The United States once again involved itself in the peace
process to break the stalemate among the Arab states, the
Palestinians, and Israel following King Hussein's declaration on
July 31, 1988, that he was severing most of Jordan's administrative
and legal ties with the West Bank, thus throwing the future of the
West Bank onto the PLO's shoulders. PLO chairman Yasir Arafat
thereby gained new international status, but Shultz barred him from
entering the United States to address the UN General Assembly in
early December because of Arafat's and the PLO's involvement in
terrorist activities.

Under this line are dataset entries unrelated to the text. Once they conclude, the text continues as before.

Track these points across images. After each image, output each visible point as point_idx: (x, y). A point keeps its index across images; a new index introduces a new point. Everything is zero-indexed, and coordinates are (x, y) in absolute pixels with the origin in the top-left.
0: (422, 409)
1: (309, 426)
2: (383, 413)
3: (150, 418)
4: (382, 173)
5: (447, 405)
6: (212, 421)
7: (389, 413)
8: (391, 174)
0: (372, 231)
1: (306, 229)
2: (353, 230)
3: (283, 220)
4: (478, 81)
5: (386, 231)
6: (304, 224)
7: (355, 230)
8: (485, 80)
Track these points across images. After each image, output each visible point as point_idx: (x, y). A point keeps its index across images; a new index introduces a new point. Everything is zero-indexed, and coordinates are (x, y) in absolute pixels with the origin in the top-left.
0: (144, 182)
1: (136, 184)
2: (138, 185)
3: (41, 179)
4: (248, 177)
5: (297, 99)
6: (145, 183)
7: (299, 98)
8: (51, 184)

When Arafat, following his December 14
address to a special session of the UN General Assembly in Geneva,
met American conditions by recognizing Israel's right to exist in
"peace and security," accepted UN Resolutions 242 and 338, and
renounced "all forms of terrorism, including individual, group and
state terrorism," the United States reversed its thirteen-year
policy of not officially speaking to the PLO.
The Israeli National Unity Government, installed in late
December, denounced the PLO as an unsuitable negotiating partner.
It did not accept the PLO's recognition of Israel and renunciation
of terrorism as genuine.
Whether the United States-PLO talks would yield concrete
results in terms of Arab-Israeli peace making remained to be seen
as of the end of 1988. Notwithstanding the possibility of future
progress, the new willingness of the United States to talk to the
PLO demonstrated that, despite the special relationship between the
United States and Israel and the many areas of mutual agreement and
shared geopolitical strategic interests, substantial differences
continued to exist between the United States and certain segments
of the Israeli government. This was especially true with regard to
the Likud and its right-wing allies.